§ **WORK TASK**
Please set down, word for word, the stretch of the wage discrimination tutorial below from "The goal of" through "group A : \(y-w_A\)".

EXTRACT PROVIDED section start

We plot the distributon of hourly wage by gende and age group. We observed that wage differences between men and women accross age group. Is this graph illustrates discrimination against women in the Canadian Labor Market ?

The goal of this tutorial is to provides a technique to disentagle discrimination from other relevant factors in the labor market.

Following becker(1957), the discrimination may arise from the fact that some employers feel a desinclination to hire workers belonging to certain groups. To illustrate the theory of taste discrimination, let us consider a labor market composed of workers who each produce quantity \(y\) and who belong to two groups A and B, All employers have an aversion for workers of group A, even they have the same productivity as workers in group B.

- Gain of employing a worker from group B : \(y-w_A -u\)
- Gain of employing a worker from group A : \(y-w_A\)

where

\(w_A\) is the wage received by workers in group A

\(u>0\) is a parameter that represents the aversion employers feel toward workers of group A

Under perfect competition, if the economy is composed solely of employers having an aversion toward workers of group A, the members of this group obtain \(w_A= y-u\) and members of group B receives \(w_A= y\). Thus, individuals in the nondiscriminated group, i.e belonging in B, obtain a higher wage, equal to their productivity.

EXTRACT PROVIDED section end
RECORDS section start

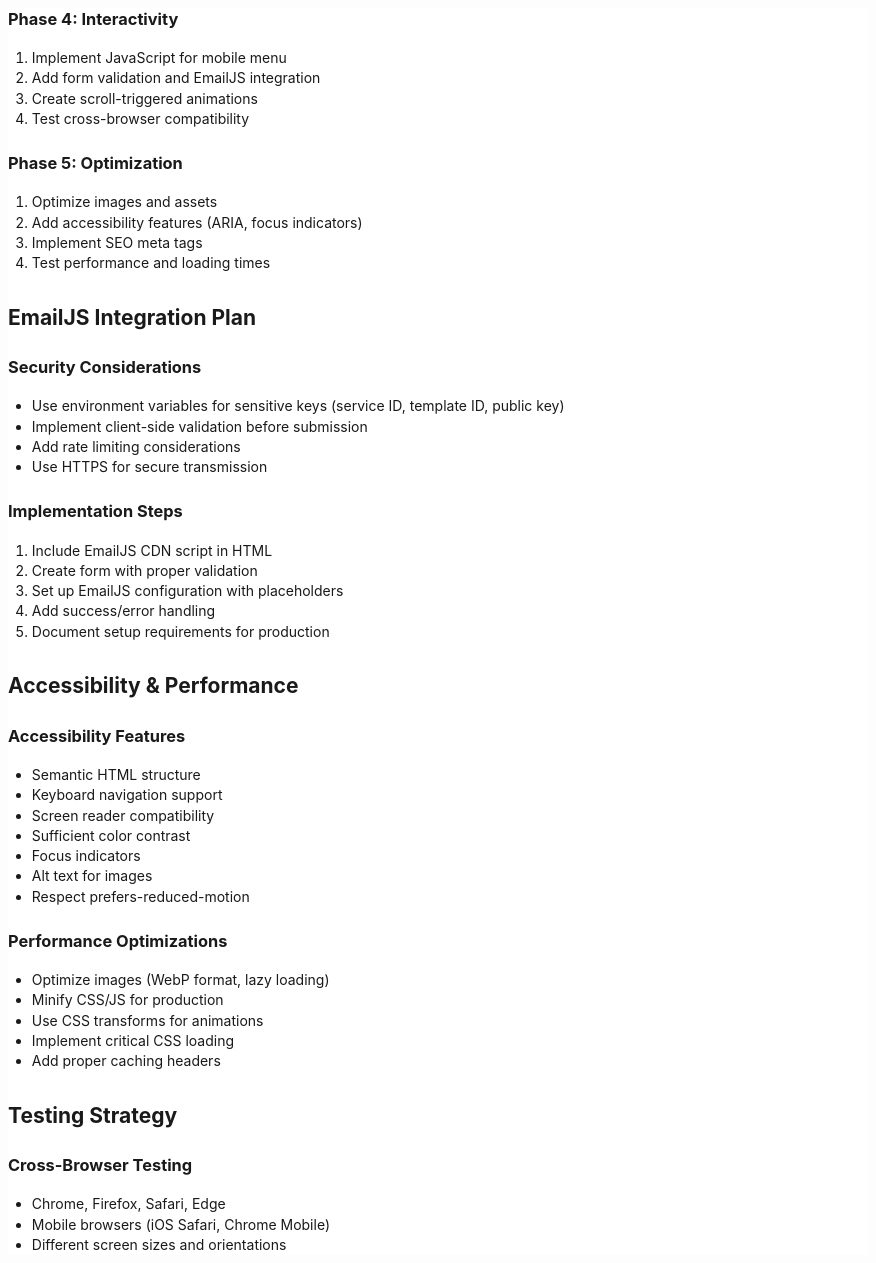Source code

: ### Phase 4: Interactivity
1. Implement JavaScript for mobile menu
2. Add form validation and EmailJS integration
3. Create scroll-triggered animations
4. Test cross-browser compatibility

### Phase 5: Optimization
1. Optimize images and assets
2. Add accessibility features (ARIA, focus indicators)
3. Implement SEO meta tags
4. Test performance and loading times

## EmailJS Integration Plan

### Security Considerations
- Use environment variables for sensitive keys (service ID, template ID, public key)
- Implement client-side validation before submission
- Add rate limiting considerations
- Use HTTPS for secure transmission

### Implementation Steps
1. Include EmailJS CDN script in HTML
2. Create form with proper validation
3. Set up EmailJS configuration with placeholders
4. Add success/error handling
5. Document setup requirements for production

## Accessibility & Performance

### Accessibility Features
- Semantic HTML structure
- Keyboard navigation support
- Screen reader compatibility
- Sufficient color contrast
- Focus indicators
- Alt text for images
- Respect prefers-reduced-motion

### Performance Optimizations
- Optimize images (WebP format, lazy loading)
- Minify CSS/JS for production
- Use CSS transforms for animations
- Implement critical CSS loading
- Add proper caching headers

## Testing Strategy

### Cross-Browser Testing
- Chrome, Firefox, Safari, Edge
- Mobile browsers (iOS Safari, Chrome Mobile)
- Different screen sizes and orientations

RECORDS section end

§ **COMPLETED TASK**
The goal of this tutorial is to provides a technique to disentagle discrimination from other relevant factors in the labor market.

Following becker(1957), the discrimination may arise from the fact that some employers feel a desinclination to hire workers belonging to certain groups. To illustrate the theory of taste discrimination, let us consider a labor market composed of workers who each produce quantity \(y\) and who belong to two groups A and B, All employers have an aversion for workers of group A, even they have the same productivity as workers in group B.

- Gain of employing a worker from group B : \(y-w_A -u\)
- Gain of employing a worker from group A : \(y-w_A\)